A_D_E_P_T · 2024-11-13T17:55:09 1731520509

It's far more than a single study, just one example of a very powerful development. The same phenomenon is also occurring in state bar exams, etc. And that one study is hardly misunderstood -- as you can verify for yourself.

> i understand the boundaries of their comprehension, capabilities and understanding.

It seems to me that you are quite far behind the current state of the art, and you apparently underestimate even stock GPT-o1, which is pretty old news.
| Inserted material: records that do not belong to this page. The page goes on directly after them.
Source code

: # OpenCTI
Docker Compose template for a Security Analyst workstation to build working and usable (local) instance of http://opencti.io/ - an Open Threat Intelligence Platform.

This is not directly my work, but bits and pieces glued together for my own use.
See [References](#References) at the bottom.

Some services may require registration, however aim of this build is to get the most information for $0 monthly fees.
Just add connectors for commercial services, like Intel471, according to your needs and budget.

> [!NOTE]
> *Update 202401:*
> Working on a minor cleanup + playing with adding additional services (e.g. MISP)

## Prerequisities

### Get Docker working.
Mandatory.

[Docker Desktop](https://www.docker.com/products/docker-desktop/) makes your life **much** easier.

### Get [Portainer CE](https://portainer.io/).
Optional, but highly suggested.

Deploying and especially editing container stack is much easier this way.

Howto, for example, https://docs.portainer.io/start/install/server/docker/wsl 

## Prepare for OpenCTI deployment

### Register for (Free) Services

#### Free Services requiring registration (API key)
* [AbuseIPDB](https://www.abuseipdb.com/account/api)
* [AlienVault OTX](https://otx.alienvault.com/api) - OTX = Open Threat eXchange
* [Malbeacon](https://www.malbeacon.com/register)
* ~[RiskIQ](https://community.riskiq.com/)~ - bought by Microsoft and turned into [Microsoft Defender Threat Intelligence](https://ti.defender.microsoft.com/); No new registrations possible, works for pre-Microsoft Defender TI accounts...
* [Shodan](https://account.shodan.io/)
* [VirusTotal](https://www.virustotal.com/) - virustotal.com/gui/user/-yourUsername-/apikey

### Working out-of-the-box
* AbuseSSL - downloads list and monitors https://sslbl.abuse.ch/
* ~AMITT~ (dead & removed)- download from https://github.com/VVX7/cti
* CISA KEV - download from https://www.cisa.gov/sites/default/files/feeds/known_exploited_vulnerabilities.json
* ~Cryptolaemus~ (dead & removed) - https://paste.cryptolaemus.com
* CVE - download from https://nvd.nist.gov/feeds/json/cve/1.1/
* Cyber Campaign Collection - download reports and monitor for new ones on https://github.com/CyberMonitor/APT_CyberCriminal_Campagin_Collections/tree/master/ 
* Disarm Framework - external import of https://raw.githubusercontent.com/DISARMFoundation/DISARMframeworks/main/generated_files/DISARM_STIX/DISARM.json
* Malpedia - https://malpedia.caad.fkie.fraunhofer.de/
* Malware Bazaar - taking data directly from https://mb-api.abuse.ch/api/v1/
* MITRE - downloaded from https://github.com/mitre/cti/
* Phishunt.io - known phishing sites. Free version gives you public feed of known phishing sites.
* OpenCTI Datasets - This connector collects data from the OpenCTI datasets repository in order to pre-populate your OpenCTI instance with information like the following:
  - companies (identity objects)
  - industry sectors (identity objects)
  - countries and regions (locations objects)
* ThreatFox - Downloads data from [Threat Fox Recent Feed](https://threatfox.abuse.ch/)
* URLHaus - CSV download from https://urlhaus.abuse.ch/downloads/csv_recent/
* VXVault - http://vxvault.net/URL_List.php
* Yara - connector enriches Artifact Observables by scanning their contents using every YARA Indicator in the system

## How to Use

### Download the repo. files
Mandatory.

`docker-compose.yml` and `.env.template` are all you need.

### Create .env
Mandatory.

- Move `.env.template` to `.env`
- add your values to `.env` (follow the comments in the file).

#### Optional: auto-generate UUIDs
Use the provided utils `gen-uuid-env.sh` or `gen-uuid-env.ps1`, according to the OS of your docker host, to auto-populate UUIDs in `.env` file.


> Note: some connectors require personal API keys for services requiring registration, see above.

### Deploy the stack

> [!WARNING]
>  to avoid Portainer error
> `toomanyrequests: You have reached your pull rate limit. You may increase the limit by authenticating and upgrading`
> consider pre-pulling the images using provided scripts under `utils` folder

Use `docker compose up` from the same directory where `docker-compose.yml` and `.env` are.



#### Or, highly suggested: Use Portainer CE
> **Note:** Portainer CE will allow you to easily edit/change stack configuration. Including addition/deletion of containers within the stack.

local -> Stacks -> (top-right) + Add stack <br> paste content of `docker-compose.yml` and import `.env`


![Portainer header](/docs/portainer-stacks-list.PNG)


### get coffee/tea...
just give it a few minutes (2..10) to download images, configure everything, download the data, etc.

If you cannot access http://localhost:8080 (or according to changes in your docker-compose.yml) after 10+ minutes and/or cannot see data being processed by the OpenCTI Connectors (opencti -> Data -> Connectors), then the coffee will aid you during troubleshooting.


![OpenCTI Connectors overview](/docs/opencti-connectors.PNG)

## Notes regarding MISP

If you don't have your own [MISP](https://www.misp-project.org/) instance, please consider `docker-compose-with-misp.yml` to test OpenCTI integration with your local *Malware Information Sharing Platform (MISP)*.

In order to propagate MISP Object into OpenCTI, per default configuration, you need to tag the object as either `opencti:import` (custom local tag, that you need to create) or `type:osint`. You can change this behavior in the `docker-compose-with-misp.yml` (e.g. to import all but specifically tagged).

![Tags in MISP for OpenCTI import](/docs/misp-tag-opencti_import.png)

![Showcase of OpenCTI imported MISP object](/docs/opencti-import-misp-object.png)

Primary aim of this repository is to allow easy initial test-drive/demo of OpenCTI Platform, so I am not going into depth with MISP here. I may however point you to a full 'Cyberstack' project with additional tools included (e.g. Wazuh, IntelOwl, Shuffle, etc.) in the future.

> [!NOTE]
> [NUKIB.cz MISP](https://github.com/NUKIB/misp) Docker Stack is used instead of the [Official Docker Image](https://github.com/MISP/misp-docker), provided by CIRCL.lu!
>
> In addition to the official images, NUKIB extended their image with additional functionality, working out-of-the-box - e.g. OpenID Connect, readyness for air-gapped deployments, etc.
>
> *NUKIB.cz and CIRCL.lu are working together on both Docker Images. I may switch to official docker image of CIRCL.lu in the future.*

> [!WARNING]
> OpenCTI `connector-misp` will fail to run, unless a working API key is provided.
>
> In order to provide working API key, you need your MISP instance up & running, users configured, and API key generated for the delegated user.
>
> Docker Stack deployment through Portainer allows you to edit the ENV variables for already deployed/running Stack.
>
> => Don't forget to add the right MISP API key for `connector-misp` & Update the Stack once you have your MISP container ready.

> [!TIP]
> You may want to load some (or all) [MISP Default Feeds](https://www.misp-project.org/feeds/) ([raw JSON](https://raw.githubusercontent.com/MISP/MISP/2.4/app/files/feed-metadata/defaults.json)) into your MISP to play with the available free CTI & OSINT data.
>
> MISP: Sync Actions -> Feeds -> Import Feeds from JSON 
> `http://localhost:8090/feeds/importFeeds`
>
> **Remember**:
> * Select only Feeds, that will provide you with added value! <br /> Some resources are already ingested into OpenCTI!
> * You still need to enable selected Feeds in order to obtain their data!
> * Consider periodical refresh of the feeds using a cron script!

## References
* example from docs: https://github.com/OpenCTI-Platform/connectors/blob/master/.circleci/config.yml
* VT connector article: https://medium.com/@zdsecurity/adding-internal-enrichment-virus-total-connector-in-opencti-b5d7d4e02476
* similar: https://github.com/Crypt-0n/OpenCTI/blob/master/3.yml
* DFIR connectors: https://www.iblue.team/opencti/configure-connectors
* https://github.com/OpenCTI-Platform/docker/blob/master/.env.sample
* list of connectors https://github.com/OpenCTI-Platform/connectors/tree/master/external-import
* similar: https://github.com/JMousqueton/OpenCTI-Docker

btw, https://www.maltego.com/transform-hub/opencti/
I'm willing to place a friendly wager with you: Let's find a doctor who does online consultations and give him three questions selected at random from that sample test. These are diagnostic-type questions that well reflect what a country doctor would encounter in daily practice. We can leave the questions open-ended or give him the multiple-choice options. Then we put GPT-o1 to the same questions. I'd be very happy to bet that the LLM outperforms the doctor. I'd even place a secondary bet that the LLM answers all questions correctly and that the doctor answers less than two questions correctly.